I've been going through a process where I've been looking back on what I wrote before I was published and what I wrote to get published. Yep, there is a difference and it wasn't deliberate. I'm at a crossroad where I need to rethink my path.
I simply loved to write and I thought challengling myself to write not only genres I'm unfamiliar with in the writing compacity, but short stories as well would help me grow as a writer. How wrong I was. It's done the opposite. It's been frustrating to come up with story ideas and make them into a great read. It's caused me to ignore my longer works. It's drained me of all desire to write.
Writing stories for me has to be driven by the deep need a character has to have his or her story told. Forcing stories that don't have that drive hinders my writing ability.
So, I have a plan. I hope it works.
National Writer's Month starts next week. I've done this before, it's not hard to get 50,000 words out even when work sucks the life out of you, you have the flu and your harddrive dies. ;) This past weekend, I still had no idea what I was writing for this 30-day period. Then it hit me.
I have four short stories I've committed to, all due a few months apart next year, starting with January. So, why not try to get the first drafts done during NANO? Sounds good, doesn't it?
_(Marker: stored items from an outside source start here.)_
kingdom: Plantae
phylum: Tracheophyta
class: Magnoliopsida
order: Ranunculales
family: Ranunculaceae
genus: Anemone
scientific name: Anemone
Oh, my no. Ok, so I have the first one started and I know the ins and outs in my head, but it's stuck there. There is a May/December story, shouldn't be hard, I've written a few of those. So, I made notes on an idea for that story. Another is interracial, again, a familiar genre of which I've written, but I have no clue what to write. The final one is a horror story. You should have seen the HORROR on my face when I realized I'd committed to that. What the hell was I thinking? I guess with all the ghosts I've lived with, the stored horror in my mental files from books from the past, and the movies I've watched all my life, how could it possibly be hard to write must have been what I was thinking. I have no idea what it will be about. I suppose...oh, my gosh. I think I just got an idea for it.
I can see the confusion on your faces. What has all this have to do with Remodeling the Romance Writer? A lot. Remodeling you, the writer, for whatever reason isn't something we should be doing. Leave it to the rooms of your house. In other words, stay with what you love writing. Let your heart guide you, your characters guide you. Your stories will be so much better for it.
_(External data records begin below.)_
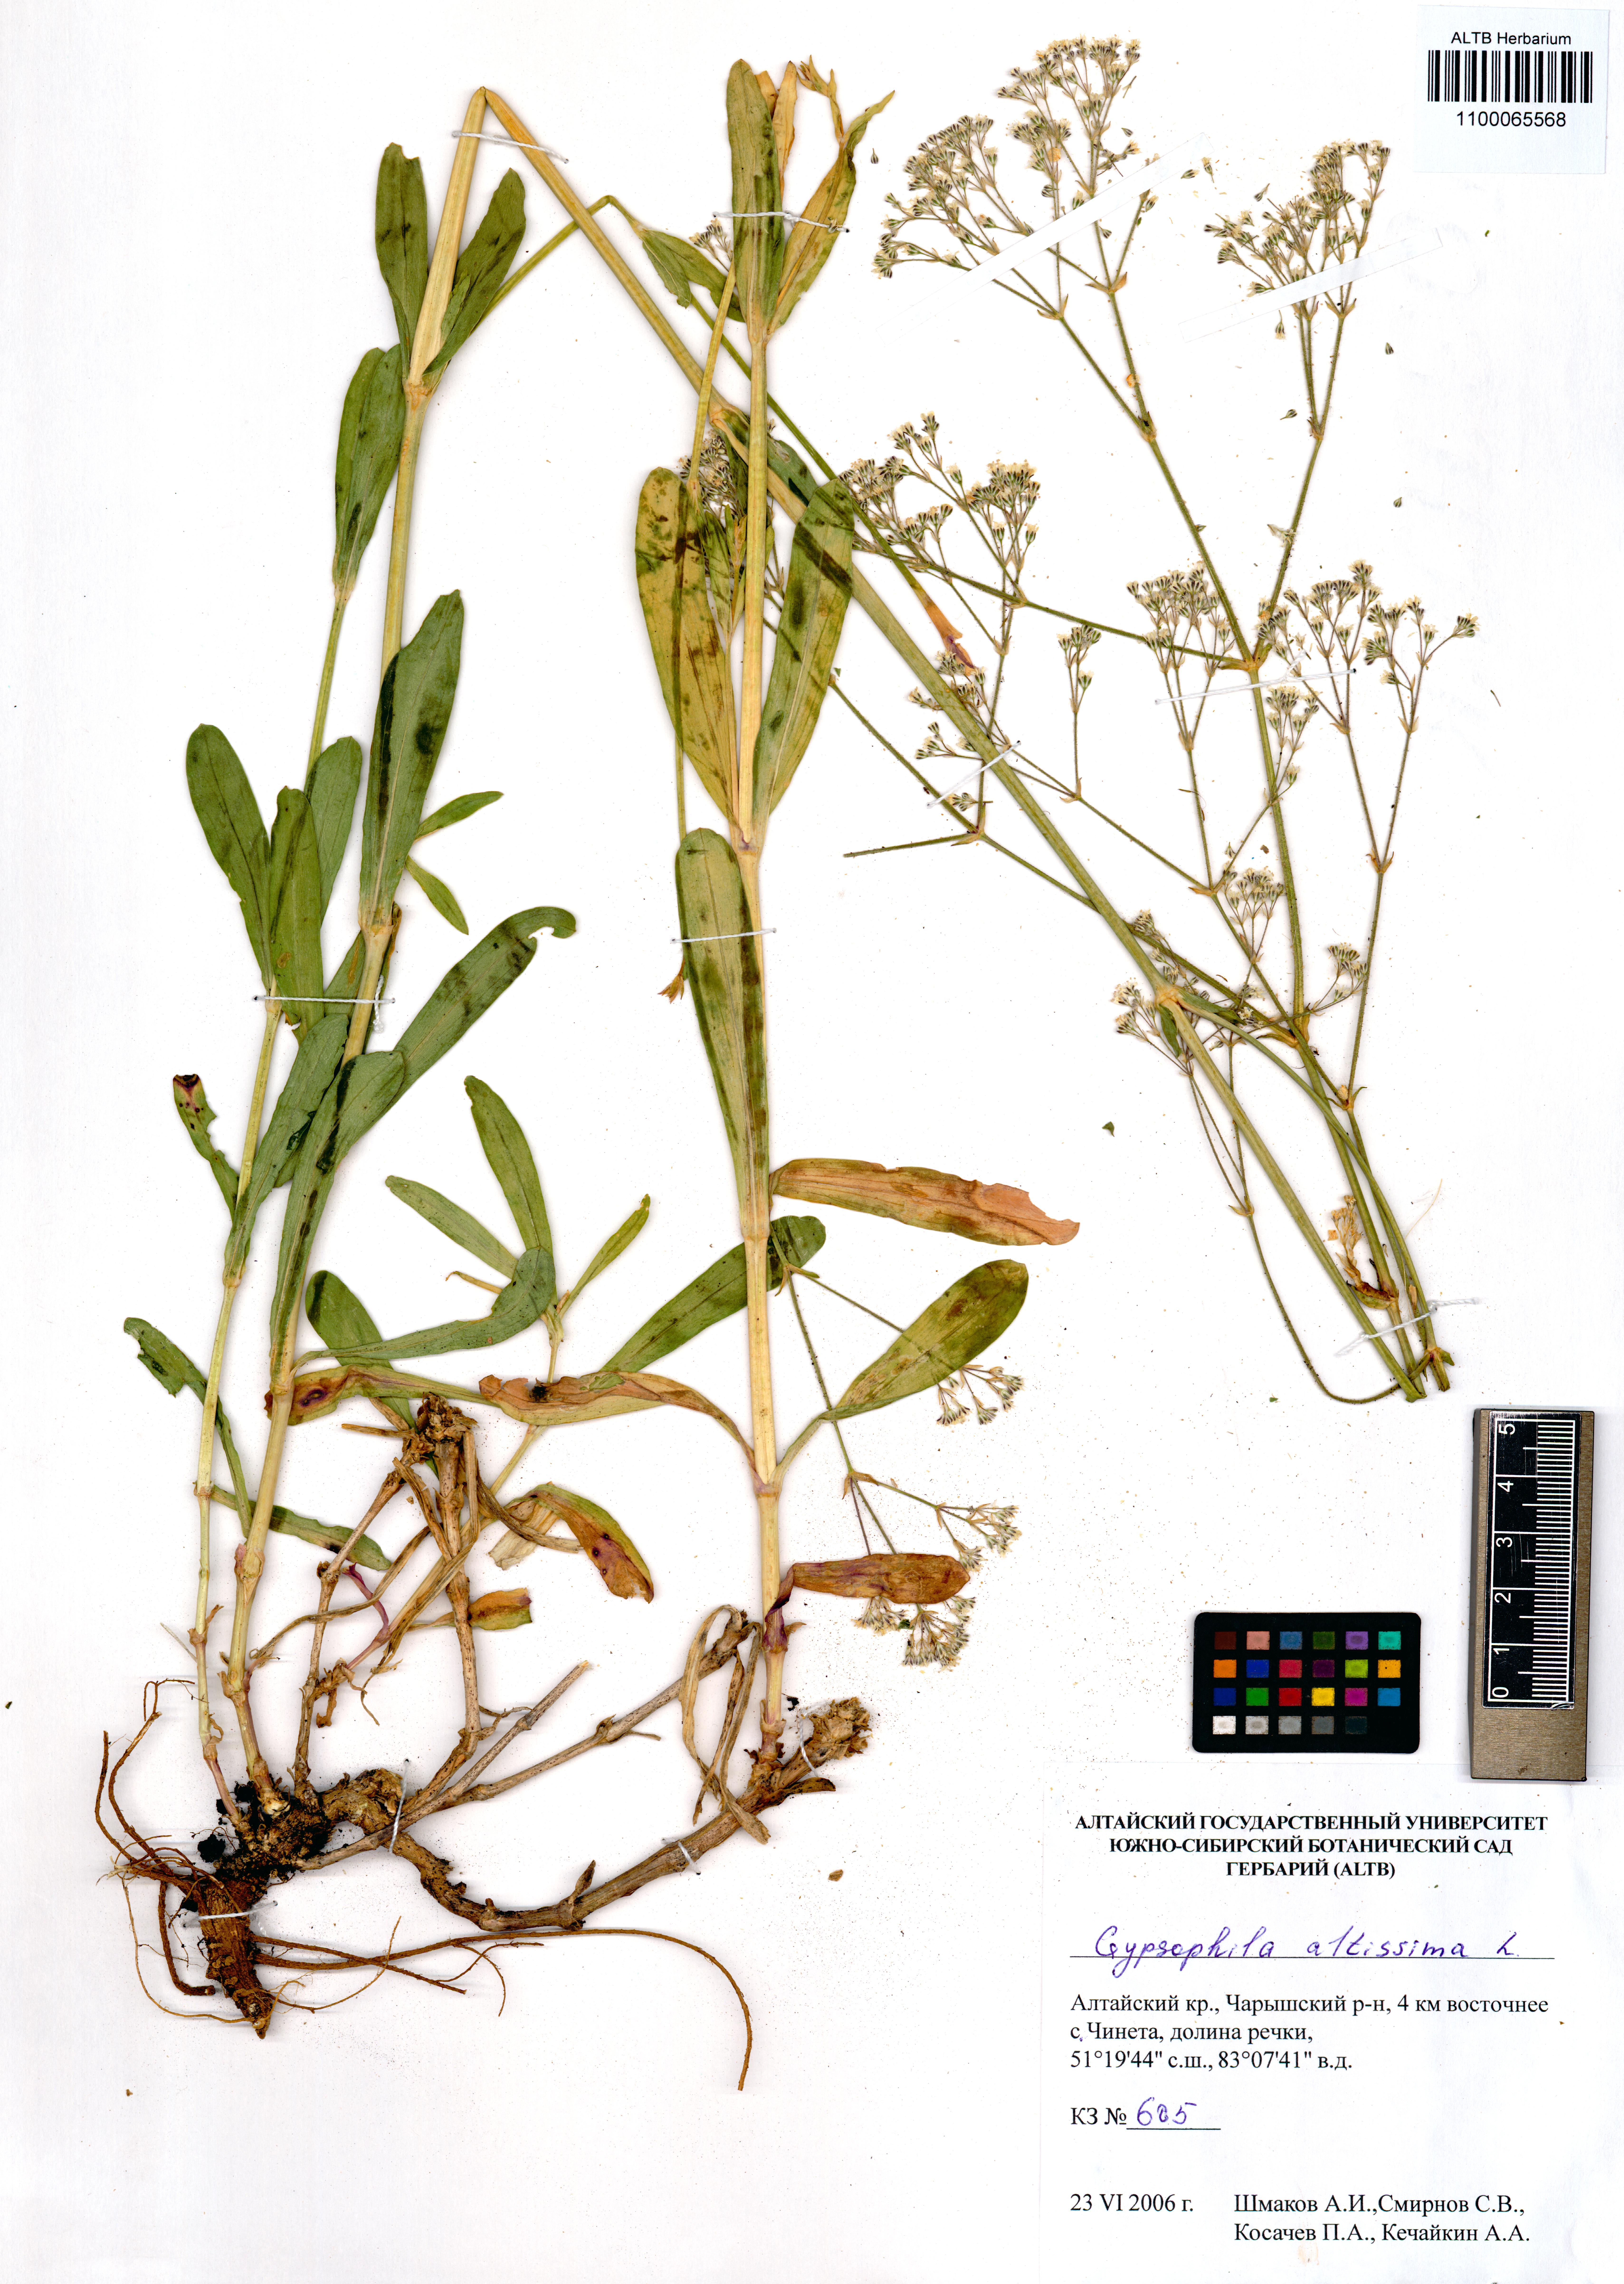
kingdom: Plantae
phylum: Tracheophyta
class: Magnoliopsida
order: Caryophyllales
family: Caryophyllaceae
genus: Gypsophila
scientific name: Gypsophila altissima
I know it's not New Year's Resolution time, but I have one. Once these shorts are out of the way, back to what I love. I'm excited about that. And anxious. I have a lot of work to do make them publish-worthy.
So, encourage me. Push me. Help me stay on track.
I could use a critique partner who writes similar contemporary works. I'm not up on fantasy or sci-fi.
As for house remodeling, I best get back to painting the living room. Must be done today. The new floor gets laid tomorrow night.